Dataset entries:
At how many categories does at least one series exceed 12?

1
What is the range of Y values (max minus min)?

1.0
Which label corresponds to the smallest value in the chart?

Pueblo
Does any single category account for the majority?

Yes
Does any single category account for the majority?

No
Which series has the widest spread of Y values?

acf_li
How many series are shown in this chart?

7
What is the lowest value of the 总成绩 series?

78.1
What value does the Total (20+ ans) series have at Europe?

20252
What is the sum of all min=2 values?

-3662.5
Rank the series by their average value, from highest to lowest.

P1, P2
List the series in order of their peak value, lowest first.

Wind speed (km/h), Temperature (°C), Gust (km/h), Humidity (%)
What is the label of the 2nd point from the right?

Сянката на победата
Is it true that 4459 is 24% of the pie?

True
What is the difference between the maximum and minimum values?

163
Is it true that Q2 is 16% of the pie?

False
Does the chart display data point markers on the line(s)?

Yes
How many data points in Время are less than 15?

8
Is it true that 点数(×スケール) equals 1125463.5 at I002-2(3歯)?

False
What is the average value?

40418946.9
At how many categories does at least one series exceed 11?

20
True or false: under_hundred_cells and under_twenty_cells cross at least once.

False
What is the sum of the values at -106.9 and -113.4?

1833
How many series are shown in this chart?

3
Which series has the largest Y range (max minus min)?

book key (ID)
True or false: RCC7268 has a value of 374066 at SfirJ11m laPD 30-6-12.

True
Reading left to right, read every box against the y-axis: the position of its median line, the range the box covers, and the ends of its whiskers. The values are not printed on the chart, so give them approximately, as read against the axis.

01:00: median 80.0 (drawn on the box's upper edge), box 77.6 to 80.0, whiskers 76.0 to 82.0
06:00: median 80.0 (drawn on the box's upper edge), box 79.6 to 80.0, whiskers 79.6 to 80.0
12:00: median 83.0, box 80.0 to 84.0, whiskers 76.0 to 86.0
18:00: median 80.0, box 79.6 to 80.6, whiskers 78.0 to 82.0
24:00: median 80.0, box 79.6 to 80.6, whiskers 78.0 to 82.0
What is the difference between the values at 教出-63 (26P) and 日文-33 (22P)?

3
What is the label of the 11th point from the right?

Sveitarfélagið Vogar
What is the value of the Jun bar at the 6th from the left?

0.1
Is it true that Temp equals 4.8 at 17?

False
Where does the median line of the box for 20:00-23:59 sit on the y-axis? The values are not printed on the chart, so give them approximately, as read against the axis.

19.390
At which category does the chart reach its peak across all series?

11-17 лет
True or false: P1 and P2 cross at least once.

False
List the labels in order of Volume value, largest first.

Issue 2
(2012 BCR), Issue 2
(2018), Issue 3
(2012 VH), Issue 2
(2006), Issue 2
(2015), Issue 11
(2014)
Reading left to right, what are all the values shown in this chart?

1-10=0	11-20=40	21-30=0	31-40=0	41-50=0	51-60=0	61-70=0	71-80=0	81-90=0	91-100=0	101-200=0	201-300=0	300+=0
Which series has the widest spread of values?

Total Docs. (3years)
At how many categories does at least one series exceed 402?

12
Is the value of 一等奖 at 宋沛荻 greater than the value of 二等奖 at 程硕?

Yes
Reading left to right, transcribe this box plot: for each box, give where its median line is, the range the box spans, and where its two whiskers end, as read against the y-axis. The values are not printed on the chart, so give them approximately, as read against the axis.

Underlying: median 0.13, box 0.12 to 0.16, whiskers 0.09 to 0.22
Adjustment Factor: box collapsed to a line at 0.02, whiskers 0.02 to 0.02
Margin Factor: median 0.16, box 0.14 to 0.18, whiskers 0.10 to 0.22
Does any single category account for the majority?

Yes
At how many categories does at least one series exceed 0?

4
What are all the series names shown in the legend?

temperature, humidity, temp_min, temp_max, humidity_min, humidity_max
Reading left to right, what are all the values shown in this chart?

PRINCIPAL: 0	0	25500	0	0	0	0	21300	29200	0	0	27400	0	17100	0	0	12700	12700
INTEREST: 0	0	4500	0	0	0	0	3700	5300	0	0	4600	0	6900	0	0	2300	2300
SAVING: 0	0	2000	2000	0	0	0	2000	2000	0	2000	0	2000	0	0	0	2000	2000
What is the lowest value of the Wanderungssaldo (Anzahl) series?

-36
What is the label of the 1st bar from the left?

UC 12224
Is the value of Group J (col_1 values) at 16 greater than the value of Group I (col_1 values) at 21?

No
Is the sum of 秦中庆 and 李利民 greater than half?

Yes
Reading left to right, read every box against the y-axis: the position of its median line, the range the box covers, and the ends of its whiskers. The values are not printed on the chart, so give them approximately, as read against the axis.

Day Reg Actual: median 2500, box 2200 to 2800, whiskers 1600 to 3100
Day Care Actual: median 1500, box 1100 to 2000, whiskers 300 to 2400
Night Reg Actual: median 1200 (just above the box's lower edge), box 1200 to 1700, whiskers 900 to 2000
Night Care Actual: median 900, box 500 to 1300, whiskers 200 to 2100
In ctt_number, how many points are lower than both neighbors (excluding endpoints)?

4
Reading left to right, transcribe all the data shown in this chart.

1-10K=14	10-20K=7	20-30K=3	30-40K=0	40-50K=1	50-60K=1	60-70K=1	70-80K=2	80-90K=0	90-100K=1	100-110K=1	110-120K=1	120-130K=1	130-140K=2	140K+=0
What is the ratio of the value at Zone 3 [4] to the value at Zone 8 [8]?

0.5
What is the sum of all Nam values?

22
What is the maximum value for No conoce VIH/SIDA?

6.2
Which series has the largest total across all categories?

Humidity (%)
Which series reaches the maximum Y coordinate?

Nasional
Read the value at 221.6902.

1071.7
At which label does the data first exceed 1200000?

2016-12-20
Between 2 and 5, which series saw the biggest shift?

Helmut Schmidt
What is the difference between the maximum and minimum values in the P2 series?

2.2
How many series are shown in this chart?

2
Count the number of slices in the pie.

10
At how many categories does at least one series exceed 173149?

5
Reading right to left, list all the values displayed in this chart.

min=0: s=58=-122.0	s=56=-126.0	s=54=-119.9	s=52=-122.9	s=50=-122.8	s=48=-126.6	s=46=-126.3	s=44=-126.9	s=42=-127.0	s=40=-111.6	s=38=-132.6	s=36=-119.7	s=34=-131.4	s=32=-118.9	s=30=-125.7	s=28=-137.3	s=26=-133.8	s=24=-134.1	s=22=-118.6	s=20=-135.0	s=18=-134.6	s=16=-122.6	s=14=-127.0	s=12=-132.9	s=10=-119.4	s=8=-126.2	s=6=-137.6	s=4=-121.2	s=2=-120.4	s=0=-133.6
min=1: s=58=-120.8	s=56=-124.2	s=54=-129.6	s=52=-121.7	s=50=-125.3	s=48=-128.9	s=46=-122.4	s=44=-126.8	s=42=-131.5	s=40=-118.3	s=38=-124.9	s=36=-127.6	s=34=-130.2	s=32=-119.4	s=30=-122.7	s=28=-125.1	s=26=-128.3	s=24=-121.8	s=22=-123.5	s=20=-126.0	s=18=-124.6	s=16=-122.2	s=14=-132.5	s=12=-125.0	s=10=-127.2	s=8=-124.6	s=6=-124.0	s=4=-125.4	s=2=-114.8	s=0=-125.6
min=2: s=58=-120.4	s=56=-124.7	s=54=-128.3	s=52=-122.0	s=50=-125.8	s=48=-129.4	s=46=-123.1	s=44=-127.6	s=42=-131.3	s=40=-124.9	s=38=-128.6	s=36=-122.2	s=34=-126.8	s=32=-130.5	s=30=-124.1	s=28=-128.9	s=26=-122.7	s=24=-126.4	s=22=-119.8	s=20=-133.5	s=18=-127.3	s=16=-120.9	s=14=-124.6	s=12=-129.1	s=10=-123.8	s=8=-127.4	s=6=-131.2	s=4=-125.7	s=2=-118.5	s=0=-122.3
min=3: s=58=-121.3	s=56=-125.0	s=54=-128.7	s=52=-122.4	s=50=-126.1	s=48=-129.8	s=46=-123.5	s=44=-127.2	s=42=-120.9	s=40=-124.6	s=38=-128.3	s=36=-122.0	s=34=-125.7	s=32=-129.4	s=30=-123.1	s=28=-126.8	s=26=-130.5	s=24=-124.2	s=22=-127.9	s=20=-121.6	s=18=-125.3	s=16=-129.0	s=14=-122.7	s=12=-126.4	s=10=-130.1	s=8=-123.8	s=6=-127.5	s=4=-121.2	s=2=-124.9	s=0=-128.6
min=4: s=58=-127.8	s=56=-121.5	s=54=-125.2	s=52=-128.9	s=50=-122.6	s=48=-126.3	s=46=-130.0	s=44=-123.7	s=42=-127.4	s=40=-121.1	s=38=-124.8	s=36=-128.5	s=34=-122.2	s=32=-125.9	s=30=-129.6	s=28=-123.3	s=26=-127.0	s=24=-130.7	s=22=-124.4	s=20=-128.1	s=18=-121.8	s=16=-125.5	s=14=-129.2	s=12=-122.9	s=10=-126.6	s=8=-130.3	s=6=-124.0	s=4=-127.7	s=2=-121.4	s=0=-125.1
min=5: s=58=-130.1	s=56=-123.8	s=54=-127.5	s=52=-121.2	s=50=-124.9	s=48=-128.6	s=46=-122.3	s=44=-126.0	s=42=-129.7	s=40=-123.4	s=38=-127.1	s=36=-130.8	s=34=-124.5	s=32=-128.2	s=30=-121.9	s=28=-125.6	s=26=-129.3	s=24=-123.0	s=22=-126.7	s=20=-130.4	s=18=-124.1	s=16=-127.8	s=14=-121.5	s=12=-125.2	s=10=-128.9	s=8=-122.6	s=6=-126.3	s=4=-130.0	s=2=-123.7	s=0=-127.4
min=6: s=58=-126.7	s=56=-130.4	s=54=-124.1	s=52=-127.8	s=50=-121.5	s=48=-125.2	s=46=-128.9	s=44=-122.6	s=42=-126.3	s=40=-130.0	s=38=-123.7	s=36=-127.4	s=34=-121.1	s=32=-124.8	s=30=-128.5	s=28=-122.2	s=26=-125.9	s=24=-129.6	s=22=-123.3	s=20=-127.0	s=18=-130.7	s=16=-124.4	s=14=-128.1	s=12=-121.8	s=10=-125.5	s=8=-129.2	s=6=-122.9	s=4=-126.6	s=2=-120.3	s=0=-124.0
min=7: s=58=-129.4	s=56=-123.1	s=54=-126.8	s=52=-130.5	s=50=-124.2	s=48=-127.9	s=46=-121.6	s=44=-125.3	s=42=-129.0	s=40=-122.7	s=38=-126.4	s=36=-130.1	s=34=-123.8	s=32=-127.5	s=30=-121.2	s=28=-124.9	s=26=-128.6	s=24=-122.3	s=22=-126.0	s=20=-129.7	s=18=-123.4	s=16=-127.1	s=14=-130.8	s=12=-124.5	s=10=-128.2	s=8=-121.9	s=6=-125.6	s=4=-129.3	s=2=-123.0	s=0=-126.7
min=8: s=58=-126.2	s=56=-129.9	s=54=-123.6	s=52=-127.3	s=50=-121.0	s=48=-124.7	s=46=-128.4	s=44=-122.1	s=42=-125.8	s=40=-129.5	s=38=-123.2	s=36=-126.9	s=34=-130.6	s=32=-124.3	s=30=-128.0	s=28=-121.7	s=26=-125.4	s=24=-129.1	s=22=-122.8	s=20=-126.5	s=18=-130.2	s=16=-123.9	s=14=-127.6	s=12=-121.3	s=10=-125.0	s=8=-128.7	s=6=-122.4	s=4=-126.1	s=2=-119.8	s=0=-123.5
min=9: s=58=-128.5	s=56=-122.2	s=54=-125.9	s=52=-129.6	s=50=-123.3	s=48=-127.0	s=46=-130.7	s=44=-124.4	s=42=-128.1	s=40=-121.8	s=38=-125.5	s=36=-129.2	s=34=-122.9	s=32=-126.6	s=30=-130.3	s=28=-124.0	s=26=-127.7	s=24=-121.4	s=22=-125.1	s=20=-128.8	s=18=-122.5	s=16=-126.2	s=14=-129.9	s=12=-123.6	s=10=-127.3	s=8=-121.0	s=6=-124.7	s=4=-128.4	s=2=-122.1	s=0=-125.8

▸ **EXERCISE DESCRIPTION**
Copy the material word for word, starting at its first line and ending at the line containing "List the series", with that line included.

▸ **TASK ANSWER**
At how many categories does at least one series exceed 12?

1
What is the range of Y values (max minus min)?

1.0
Which label corresponds to the smallest value in the chart?

Pueblo
Does any single category account for the majority?

Yes
Does any single category account for the majority?

No
Which series has the widest spread of Y values?

acf_li
How many series are shown in this chart?

7
What is the lowest value of the 总成绩 series?

78.1
What value does the Total (20+ ans) series have at Europe?

20252
What is the sum of all min=2 values?

-3662.5
Rank the series by their average value, from highest to lowest.

P1, P2
List the series in order of their peak value, lowest first.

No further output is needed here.